[Opening GIVEN RECORDS section]
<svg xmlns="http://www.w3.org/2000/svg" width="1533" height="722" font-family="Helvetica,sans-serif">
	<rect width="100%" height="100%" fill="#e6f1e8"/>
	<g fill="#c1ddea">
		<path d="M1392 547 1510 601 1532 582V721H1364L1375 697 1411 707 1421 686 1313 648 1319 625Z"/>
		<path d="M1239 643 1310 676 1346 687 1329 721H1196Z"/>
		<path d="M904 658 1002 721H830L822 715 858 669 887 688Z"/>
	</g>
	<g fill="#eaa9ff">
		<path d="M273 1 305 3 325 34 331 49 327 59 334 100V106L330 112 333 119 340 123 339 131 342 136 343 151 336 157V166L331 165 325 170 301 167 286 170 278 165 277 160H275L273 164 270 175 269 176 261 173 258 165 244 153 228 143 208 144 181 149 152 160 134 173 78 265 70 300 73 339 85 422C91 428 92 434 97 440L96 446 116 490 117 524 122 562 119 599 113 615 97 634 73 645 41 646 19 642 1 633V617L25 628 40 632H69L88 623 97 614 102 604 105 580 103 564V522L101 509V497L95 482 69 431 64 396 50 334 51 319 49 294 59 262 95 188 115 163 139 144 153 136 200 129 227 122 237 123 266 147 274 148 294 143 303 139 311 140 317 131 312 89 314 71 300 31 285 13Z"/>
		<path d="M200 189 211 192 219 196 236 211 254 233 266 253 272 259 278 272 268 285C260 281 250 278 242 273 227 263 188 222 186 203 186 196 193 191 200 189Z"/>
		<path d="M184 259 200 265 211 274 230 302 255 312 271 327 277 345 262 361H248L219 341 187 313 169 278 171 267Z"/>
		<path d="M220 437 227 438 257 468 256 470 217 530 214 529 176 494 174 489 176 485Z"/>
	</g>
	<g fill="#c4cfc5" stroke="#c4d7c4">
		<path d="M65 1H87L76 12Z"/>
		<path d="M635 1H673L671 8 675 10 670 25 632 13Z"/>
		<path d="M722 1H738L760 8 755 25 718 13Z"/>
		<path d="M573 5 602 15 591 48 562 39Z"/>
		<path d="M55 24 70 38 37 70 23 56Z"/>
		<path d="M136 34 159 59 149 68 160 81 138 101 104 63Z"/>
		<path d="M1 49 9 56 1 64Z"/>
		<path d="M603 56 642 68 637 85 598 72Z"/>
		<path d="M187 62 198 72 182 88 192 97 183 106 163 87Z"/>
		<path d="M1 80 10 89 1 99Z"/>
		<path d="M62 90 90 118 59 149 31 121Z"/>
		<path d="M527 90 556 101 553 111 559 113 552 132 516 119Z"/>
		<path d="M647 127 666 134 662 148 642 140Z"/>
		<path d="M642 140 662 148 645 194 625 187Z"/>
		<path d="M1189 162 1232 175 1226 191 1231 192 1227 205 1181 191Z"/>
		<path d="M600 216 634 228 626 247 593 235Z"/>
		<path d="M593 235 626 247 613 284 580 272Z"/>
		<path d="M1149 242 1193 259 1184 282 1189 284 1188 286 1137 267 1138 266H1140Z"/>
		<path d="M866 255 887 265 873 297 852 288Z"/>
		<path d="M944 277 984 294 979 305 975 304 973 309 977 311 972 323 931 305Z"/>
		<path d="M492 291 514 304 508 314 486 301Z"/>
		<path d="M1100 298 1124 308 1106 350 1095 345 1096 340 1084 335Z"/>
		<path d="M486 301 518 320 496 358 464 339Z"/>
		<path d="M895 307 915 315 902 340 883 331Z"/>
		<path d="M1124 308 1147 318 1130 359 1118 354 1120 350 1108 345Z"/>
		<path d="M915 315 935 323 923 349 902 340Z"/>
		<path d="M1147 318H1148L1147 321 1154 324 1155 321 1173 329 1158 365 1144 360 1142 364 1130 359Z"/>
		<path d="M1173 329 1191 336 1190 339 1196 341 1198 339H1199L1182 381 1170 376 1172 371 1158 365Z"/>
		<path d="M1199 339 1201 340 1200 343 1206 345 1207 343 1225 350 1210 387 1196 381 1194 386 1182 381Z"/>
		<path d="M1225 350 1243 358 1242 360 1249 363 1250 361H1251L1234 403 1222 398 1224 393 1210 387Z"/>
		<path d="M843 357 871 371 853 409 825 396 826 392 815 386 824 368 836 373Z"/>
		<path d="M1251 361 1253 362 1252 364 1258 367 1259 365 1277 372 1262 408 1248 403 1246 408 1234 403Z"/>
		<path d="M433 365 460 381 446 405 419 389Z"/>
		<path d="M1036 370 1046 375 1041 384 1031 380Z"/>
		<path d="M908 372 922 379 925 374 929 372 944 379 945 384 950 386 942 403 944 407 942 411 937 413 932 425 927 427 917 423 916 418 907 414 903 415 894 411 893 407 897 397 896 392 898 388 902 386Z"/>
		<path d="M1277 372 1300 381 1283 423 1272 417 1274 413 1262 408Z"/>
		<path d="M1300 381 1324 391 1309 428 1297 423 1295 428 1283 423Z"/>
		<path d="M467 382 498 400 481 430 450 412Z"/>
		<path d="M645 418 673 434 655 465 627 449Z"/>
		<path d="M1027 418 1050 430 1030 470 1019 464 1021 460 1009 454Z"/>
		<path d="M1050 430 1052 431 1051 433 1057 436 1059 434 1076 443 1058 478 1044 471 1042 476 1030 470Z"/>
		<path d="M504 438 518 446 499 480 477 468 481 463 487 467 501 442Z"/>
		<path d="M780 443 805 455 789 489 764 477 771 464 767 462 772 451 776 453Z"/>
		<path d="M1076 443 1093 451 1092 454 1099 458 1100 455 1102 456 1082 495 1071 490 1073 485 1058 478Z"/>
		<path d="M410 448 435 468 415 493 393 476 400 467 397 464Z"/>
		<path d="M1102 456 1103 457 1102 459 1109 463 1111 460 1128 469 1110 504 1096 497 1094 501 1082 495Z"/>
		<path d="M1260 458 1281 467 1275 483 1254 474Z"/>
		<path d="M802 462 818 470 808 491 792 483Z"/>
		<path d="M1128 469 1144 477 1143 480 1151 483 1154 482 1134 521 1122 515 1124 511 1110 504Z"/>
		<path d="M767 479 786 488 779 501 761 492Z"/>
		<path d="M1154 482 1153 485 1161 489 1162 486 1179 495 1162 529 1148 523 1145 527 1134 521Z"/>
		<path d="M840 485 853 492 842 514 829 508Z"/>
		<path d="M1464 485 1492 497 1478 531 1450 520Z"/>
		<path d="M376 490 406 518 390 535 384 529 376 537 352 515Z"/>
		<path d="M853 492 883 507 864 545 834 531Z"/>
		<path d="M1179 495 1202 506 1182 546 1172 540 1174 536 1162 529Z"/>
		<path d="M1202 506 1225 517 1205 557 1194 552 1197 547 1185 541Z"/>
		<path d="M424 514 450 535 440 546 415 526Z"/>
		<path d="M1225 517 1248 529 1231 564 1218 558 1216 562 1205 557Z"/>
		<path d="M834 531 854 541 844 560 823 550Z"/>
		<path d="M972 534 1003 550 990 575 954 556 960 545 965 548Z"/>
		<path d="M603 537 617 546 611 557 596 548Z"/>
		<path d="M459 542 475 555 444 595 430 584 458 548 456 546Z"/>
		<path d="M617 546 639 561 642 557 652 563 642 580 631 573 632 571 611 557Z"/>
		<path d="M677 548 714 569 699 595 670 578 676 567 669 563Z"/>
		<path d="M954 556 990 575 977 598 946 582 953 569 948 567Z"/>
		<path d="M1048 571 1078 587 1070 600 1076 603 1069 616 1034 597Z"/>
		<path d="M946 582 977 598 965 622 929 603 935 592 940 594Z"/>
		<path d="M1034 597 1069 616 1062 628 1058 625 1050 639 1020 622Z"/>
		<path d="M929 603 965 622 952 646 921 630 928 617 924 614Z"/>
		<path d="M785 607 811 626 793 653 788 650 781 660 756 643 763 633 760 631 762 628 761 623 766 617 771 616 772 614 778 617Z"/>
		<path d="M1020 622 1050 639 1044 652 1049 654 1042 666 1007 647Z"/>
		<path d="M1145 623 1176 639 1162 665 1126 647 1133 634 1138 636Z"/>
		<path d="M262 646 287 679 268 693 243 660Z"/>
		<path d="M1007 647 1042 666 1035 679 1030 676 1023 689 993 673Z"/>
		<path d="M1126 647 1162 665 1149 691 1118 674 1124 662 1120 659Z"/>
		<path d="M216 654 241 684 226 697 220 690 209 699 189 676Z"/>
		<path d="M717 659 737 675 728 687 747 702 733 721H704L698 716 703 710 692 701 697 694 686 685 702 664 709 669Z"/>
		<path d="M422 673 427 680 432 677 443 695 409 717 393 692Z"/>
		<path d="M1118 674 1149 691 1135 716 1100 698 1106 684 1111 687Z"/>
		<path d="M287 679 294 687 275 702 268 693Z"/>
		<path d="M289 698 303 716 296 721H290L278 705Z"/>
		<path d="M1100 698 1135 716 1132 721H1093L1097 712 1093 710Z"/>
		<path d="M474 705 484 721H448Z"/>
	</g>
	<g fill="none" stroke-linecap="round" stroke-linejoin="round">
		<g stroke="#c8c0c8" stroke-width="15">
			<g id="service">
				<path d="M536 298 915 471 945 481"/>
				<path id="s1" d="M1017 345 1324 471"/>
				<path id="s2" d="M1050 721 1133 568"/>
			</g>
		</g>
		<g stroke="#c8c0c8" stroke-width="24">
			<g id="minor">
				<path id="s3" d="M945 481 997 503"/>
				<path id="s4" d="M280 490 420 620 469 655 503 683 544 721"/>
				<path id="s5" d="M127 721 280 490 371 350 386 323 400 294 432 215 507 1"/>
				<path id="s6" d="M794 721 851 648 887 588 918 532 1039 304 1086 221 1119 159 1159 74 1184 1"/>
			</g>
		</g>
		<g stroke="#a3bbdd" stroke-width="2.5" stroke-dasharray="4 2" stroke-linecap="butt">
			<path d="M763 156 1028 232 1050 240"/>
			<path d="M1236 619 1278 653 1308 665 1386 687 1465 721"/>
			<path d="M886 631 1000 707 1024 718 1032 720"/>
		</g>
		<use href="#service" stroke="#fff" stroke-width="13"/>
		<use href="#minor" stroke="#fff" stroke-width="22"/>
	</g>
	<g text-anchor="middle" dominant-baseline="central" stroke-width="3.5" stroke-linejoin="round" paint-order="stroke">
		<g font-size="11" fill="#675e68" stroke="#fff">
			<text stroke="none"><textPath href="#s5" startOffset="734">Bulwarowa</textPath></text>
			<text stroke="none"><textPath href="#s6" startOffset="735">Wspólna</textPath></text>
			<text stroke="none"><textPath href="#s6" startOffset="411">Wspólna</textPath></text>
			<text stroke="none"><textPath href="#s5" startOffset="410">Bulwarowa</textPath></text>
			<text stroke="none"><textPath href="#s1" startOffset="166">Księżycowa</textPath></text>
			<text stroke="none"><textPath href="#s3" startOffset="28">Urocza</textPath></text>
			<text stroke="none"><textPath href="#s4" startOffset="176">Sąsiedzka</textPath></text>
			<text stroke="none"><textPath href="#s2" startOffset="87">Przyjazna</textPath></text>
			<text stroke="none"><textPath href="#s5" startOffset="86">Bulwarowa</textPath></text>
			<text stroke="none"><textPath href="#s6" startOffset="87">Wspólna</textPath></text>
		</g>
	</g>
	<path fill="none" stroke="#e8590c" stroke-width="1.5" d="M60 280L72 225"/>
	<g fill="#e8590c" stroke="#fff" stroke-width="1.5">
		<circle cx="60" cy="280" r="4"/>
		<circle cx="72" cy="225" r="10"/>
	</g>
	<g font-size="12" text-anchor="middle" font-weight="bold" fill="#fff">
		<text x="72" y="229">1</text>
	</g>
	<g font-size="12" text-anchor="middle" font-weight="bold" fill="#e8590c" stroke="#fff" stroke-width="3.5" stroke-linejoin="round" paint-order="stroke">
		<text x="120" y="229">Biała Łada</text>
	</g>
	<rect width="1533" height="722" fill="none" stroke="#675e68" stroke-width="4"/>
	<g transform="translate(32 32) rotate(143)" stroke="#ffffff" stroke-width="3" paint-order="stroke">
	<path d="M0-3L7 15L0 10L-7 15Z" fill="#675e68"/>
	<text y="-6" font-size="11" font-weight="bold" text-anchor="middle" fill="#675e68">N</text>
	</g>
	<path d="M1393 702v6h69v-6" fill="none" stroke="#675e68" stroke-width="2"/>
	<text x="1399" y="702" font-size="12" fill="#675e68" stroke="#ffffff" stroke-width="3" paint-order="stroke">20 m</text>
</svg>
[Closing GIVEN RECORDS section]
=== INSTRUCTIONS TO FOLLOW ===
Return word for word the lines above from the line with "242 1193 259" to the line with "339 1201 340", including both and leaving out all others.

=== ANSWER TO THE PROBLEM ===
		<path d="M1149 242 1193 259 1184 282 1189 284 1188 286 1137 267 1138 266H1140Z"/>
		<path d="M866 255 887 265 873 297 852 288Z"/>
		<path d="M944 277 984 294 979 305 975 304 973 309 977 311 972 323 931 305Z"/>
		<path d="M492 291 514 304 508 314 486 301Z"/>
		<path d="M1100 298 1124 308 1106 350 1095 345 1096 340 1084 335Z"/>
		<path d="M486 301 518 320 496 358 464 339Z"/>
		<path d="M895 307 915 315 902 340 883 331Z"/>
		<path d="M1124 308 1147 318 1130 359 1118 354 1120 350 1108 345Z"/>
		<path d="M915 315 935 323 923 349 902 340Z"/>
		<path d="M1147 318H1148L1147 321 1154 324 1155 321 1173 329 1158 365 1144 360 1142 364 1130 359Z"/>
		<path d="M1173 329 1191 336 1190 339 1196 341 1198 339H1199L1182 381 1170 376 1172 371 1158 365Z"/>
		<path d="M1199 339 1201 340 1200 343 1206 345 1207 343 1225 350 1210 387 1196 381 1194 386 1182 381Z"/>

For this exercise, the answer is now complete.